Wouldn't the bullet be more close to it's terminal velocity? Or because this is the "average" velocity, you wouldn't have such a large number...???

I'm trying to learn via a few MIT/Stanford University lec. videos...

4. Feb 13, 2010

### raymo39

the average velocity should be the middle point, of your velocities, because acceleration is constant, therefore it accelerates from 0 to 1030 in the length of the barrel.
(1030+0)/2 = 515m/s is your average velocity.
i give the answer because you have already stumbled upon it, but hopefully my view of things allowed your mind to take an easier path to the answer :)
hit back with any more questions and i can go into further detail

5. Feb 13, 2010

### Anti-Meson

Not quite sure what you mean here. 51500 cm/s is exactly the same as 515 m/s

Get this idea out of your head quickly. This is confusing and illogical.

This is correct but I prefer my reasoning as the mathematical derivation from the equation provides a mathematical basis, in addition to physical intuition (which can sometimes be flawed).

6. Feb 13, 2010

### waterwalker10

Well good to know I was on the right track. I understand mean as average and only average. If I wanted the middle I would take the length of the barrel and divide it by half to find the velocity at that point.

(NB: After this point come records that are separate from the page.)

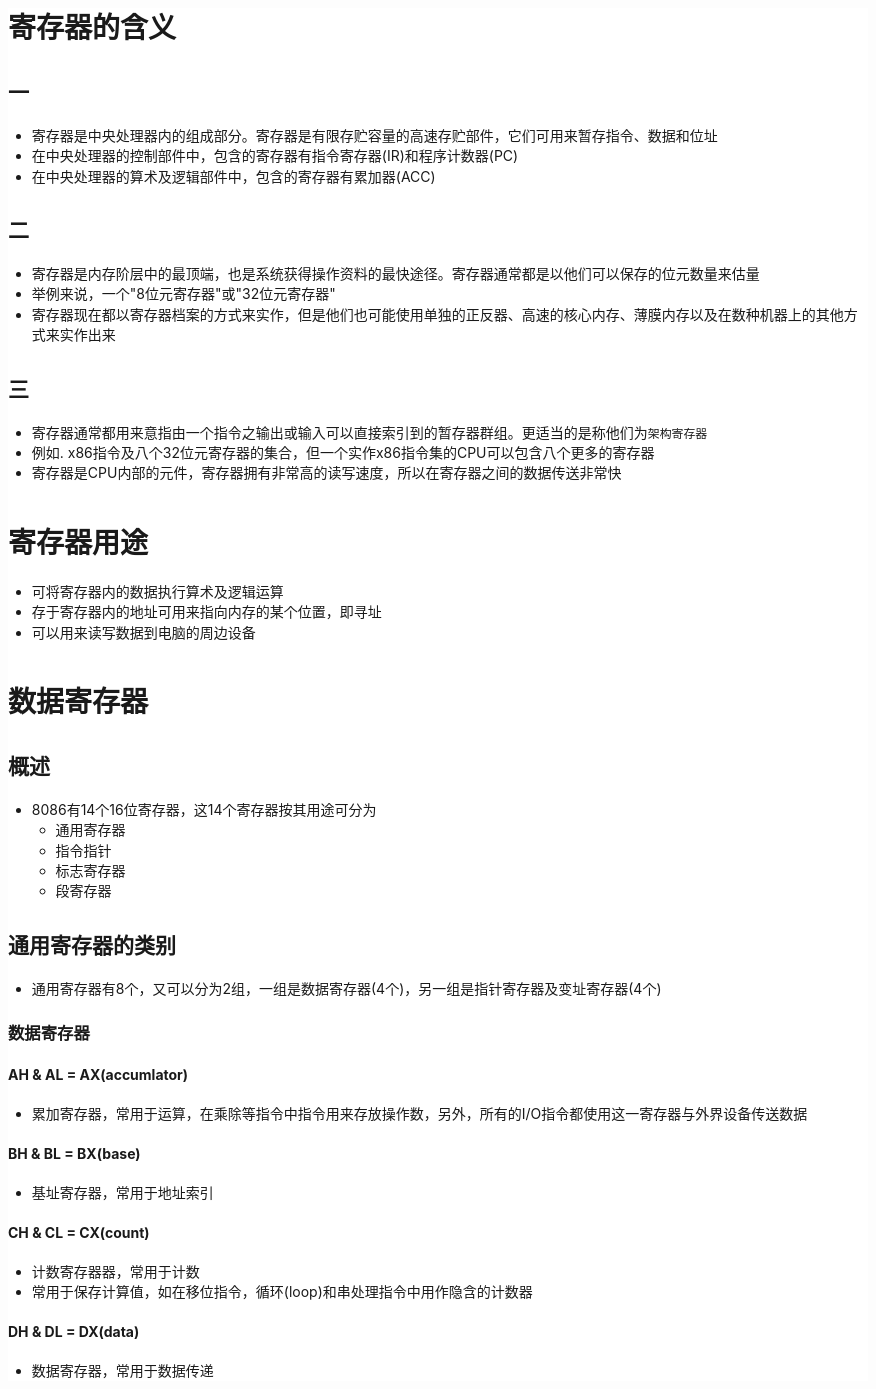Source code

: # 寄存器的含义
## 一
- 寄存器是中央处理器内的组成部分。寄存器是有限存贮容量的高速存贮部件，它们可用来暂存指令、数据和位址
- 在中央处理器的控制部件中，包含的寄存器有指令寄存器(IR)和程序计数器(PC)
- 在中央处理器的算术及逻辑部件中，包含的寄存器有累加器(ACC)
## 二
- 寄存器是内存阶层中的最顶端，也是系统获得操作资料的最快途径。寄存器通常都是以他们可以保存的位元数量来估量
- 举例来说，一个"8位元寄存器"或"32位元寄存器"
- 寄存器现在都以寄存器档案的方式来实作，但是他们也可能使用单独的正反器、高速的核心内存、薄膜内存以及在数种机器上的其他方式来实作出来

## 三
- 寄存器通常都用来意指由一个指令之输出或输入可以直接索引到的暂存器群组。更适当的是称他们为`架构寄存器`
- 例如. x86指令及八个32位元寄存器的集合，但一个实作x86指令集的CPU可以包含八个更多的寄存器
- 寄存器是CPU内部的元件，寄存器拥有非常高的读写速度，所以在寄存器之间的数据传送非常快

# 寄存器用途
- 可将寄存器内的数据执行算术及逻辑运算
- 存于寄存器内的地址可用来指向内存的某个位置，即寻址
- 可以用来读写数据到电脑的周边设备

# 数据寄存器
## 概述
- 8086有14个16位寄存器，这14个寄存器按其用途可分为
    - 通用寄存器
    - 指令指针
    - 标志寄存器
    - 段寄存器

## 通用寄存器的类别
- 通用寄存器有8个，又可以分为2组，一组是数据寄存器(4个)，另一组是指针寄存器及变址寄存器(4个)
### 数据寄存器
#### AH & AL = AX(accumlator)
- 累加寄存器，常用于运算，在乘除等指令中指令用来存放操作数，另外，所有的I/O指令都使用这一寄存器与外界设备传送数据
#### BH & BL = BX(base)
- 基址寄存器，常用于地址索引
#### CH & CL = CX(count)
- 计数寄存器器，常用于计数
- 常用于保存计算值，如在移位指令，循环(loop)和串处理指令中用作隐含的计数器

#### DH & DL = DX(data)
- 数据寄存器，常用于数据传递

When I was in my algebra class I was taught to simplify. I guess it isn't wrong but is not fully relative to the muzzle velocity which is in m/s.

Oh and totally forgotten the seconds issue. The answer was in seconds not m/s or cm/s...

THANK YOU!! I'm starting to understand now!

7. Feb 13, 2010

### waterwalker10

Then to find the acceleration of the bullet inside the barrel I would use the following formula.
a = Δv/Δt= (vfinal - vinitial) / (tfinal - tinitial)

Initial thought was to use 1030m/s which is the muzzle velocity given above. And .0033 is the time it takes the bullet to travel the length of the barrel.

a = (1030-0) / (.0033-0) = 312121 m/s

For some reason I believe that this one is correct below. $$\downarrow$$

For Vfinal I calculated 170cm/.0033 = 51515cm

a = (515.15-0)/(.0033-0) = 156106 m/s

Correct?

8. Feb 13, 2010

### willem2

This one is indeed correct. The unit of acceleration is $ms^{-2}$
You already nearly computed this correctly from $v_f^2 = v_0^2 + 2as$
in your first post (except for the units)

The difference in the numbers is round-off error. If you round off the numbers to 3
significant figures, you'll get 3.12 * $10^4$ $ms^{-2}$ from both calculations.

Here you use the average speed instead of the final speed.

9. Feb 13, 2010

### waterwalker10

So is this
the correct way to write acceleration?

10. Feb 13, 2010

### willem2

Yes. Oops, it's $3.12 * 10^5$ $ms^{-2}$

11. Feb 13, 2010

### waterwalker10

Excellent. I've been watching a few more lecture videos so they seem to be helping too. Thank you! Mark this one as solved!